**Task material**
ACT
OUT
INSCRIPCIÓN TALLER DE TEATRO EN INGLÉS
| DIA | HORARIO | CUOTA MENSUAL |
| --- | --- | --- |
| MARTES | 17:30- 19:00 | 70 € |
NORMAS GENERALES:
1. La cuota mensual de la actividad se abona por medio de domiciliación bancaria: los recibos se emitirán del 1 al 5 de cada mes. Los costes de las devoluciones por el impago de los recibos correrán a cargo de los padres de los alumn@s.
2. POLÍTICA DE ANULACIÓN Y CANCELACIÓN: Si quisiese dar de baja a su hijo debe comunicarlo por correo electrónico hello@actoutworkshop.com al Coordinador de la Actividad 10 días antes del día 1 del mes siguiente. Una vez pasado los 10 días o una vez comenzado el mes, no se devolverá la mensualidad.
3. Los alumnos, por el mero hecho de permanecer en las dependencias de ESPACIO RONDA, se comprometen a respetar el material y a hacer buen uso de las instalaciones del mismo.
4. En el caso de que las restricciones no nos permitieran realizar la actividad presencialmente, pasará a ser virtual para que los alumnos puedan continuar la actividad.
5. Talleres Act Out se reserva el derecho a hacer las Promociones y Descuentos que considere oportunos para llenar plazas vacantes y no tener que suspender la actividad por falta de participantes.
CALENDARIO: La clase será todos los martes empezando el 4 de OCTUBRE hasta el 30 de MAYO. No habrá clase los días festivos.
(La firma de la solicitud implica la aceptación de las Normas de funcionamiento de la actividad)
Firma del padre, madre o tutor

**What is needed**
Quote every record above exactly.

**Completed exercise**
ACT
OUT
INSCRIPCIÓN TALLER DE TEATRO EN INGLÉS
| DIA | HORARIO | CUOTA MENSUAL |
| --- | --- | --- |
| MARTES | 17:30- 19:00 | 70 € |
NORMAS GENERALES:
1. La cuota mensual de la actividad se abona por medio de domiciliación bancaria: los recibos se emitirán del 1 al 5 de cada mes. Los costes de las devoluciones por el impago de los recibos correrán a cargo de los padres de los alumn@s.
2. POLÍTICA DE ANULACIÓN Y CANCELACIÓN: Si quisiese dar de baja a su hijo debe comunicarlo por correo electrónico hello@actoutworkshop.com al Coordinador de la Actividad 10 días antes del día 1 del mes siguiente. Una vez pasado los 10 días o una vez comenzado el mes, no se devolverá la mensualidad.
3. Los alumnos, por el mero hecho de permanecer en las dependencias de ESPACIO RONDA, se comprometen a respetar el material y a hacer buen uso de las instalaciones del mismo.
4. En el caso de que las restricciones no nos permitieran realizar la actividad presencialmente, pasará a ser virtual para que los alumnos puedan continuar la actividad.
5. Talleres Act Out se reserva el derecho a hacer las Promociones y Descuentos que considere oportunos para llenar plazas vacantes y no tener que suspender la actividad por falta de participantes.
CALENDARIO: La clase será todos los martes empezando el 4 de OCTUBRE hasta el 30 de MAYO. No habrá clase los días festivos.
(La firma de la solicitud implica la aceptación de las Normas de funcionamiento de la actividad)
Firma del padre, madre o tutor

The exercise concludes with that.